# yearling halter showmanship?



## xxDreamxBigxx (Aug 18, 2012)

Is it to young to teach a yearling showmanship? Or the things required in halter showmanship?
_Posted via Mobile Device_


----------



## Cynical25 (Mar 7, 2013)

A yearling can absolutely learn to walk, trot, stop and setup with very little impact on their growing joints. If you know how to correctly train a Showmanship pivot, go for it. Just keep your training sessions short to accomodate their attention span and keep you both from getting frustrated.


----------



## xxDreamxBigxx (Aug 18, 2012)

ok, thanks she has basic ground manners down just need some tuning up.
_Posted via Mobile Device_


----------



## oh vair oh (Mar 27, 2012)

I show my yearling in showmanship for grins at local shows. It's the best way to get them ready for in hand trail. We got 5th out of 10 horses in the open showmanship last time. 










Here's us.


----------



## xxDreamxBigxx (Aug 18, 2012)

sweet! I'm glad to hear that! makes me excited for this summer!
_Posted via Mobile Device_


----------



## PaintHorseMares (Apr 19, 2008)

Halter showmanship skills are our focus for the first 2 years. Even if you don't show, they are the foundation of young horse training, Imho. You cannot go wrong starting on them as early as possible.
_Posted via Mobile Device_


----------



## xxDreamxBigxx (Aug 18, 2012)

good deal
_Posted via Mobile Device_


----------



## BigGirlsRideWarmbloods (Mar 28, 2010)

I show my babies starting at the age of 3 weeks old. I show them in halter classes along side his dam until weaning age. Then I send mom off to winter pasture and continue to do winter schooling shows until the summer circuit again.

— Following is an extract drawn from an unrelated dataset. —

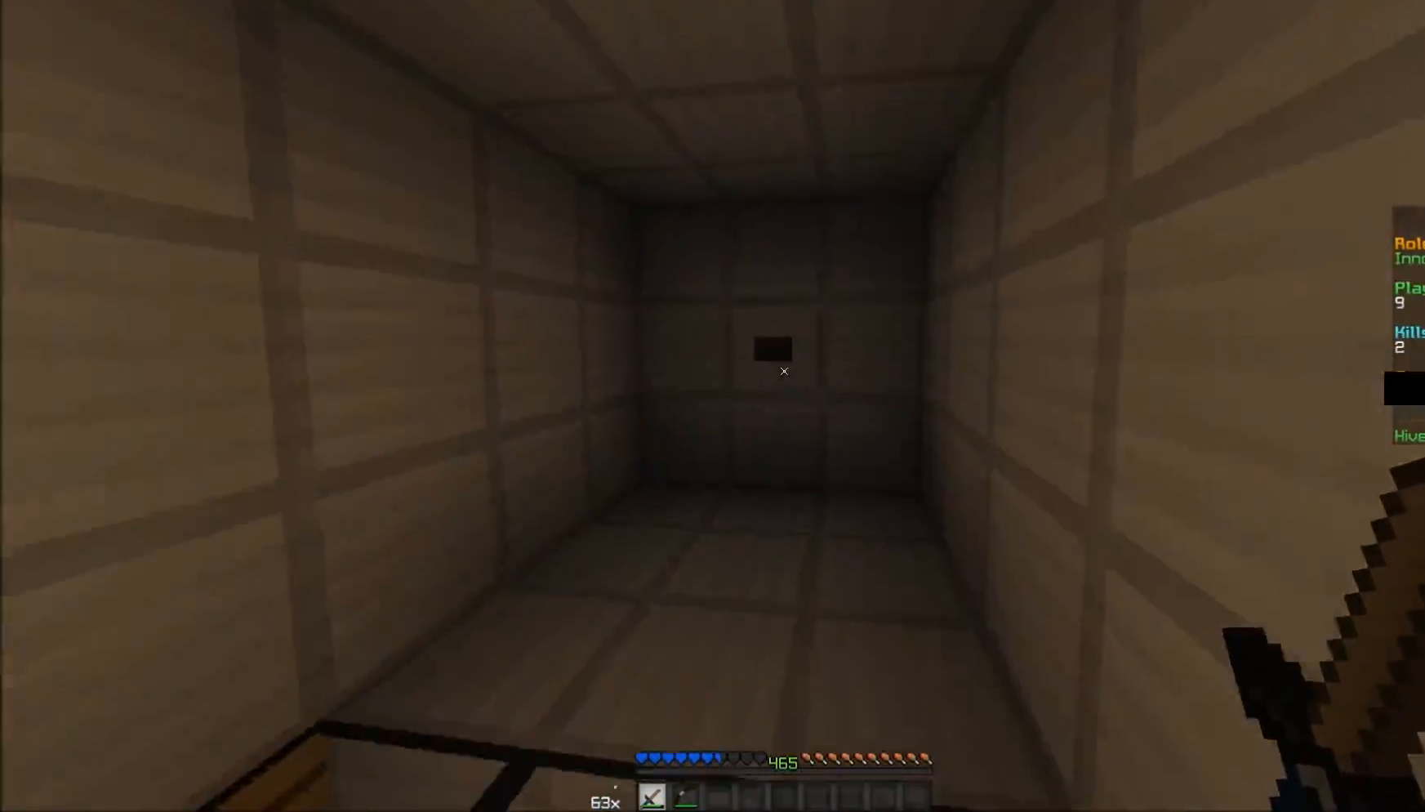
{"keys": [], "mouse": [], "events": [[50, "a", "up"], [350, "mouse_right", "down"], [400, "w", "up"], [483, "mouse_right", "up"]]}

In my experience, by showing and socializing babies they tend to think of shows, events and trailering as a normal part of everyday life. 

Nobody wants a 5 year old who has never been anywhere, or seen anything, or done anything.
Horses that have a show record as a youngster, sell faster and for more money and are better adjusted long term. 

Showing youngsters is how great foundations are created.

http://m.flickr.com/photos/jarrah/7398230126/in/set-72157630185477108/lightbox/
_Posted via Mobile Device_


----------



## Boo Walker (Jul 25, 2012)

I love seeing those little babies all polished up and strutting their stuff! Pics please!!


----------



## PaintLovinGirl (Jan 7, 2013)

ABSOLUTELY can you show your yearling in showmanship! I've been doing showmanship with him since he was three months and he just turned one last month. He loves it and it gives him confidence!


----------